■ Source document:

◆ ◆ ◆ ◆

To the Office of the Commissioner of Insurance in Hong Kong:
I am writing to file a complaint about the insurance company Standard Life for creating the abhorrent ILAS product named the Harvest 101 Investment Plan. I am also writing to file a complaint about Convoy Financial Services for unscrupulously selling it. The only justification for its existence is to allow Standard Life to profit from inflicting enormous damage on people’s future retirement funds while Convoy earns unseemly commissions by helping them do it. The fees and conditions of Harvest 101 are so awful that no financial adviser could in good faith recommend it to ANY client. Every time Harvest 101 is sold, it means the salesperson failed to explain it properly, failed to introduce alternative investment options, and the client failed to understand that he or she was about to get financially raped.
I don’t know how many people have fallen victim to this ripoff, but I do know that it’s a lot, and I know that my girlfriend was one of those people. I also know that Standard Life isn’t the only insurance company creating products like Harvest 101, and I know that Convoy isn’t the only company selling them. I wouldn’t be surprised if hundreds of thousands of Hong Kong citizens are on a path to lose half their potential retirement funds due to Investment-Linked Assurance Scams. This is surely one of the biggest scandals of the past decade, and I am stunned that the media has failed to report on it.

◆ ◆ ◆ ◆

■ Source data:
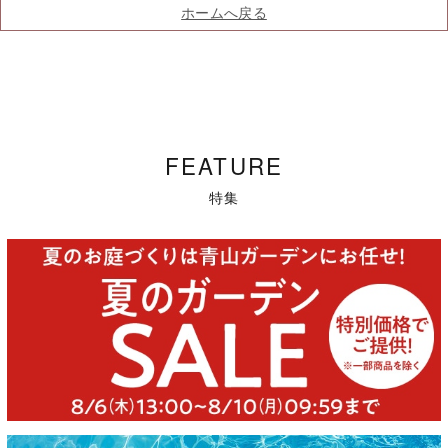
ホームへ戻る
FEATURE
特集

◆ ◆ ◆ ◆

■ Your goal: Please extract the passage of the complaint letter starting at "I don’t know" and ending at "report on it.".

■ Answer to this task:
I don’t know how many people have fallen victim to this ripoff, but I do know that it’s a lot, and I know that my girlfriend was one of those people. I also know that Standard Life isn’t the only insurance company creating products like Harvest 101, and I know that Convoy isn’t the only company selling them. I wouldn’t be surprised if hundreds of thousands of Hong Kong citizens are on a path to lose half their potential retirement funds due to Investment-Linked Assurance Scams. This is surely one of the biggest scandals of the past decade, and I am stunned that the media has failed to report on it.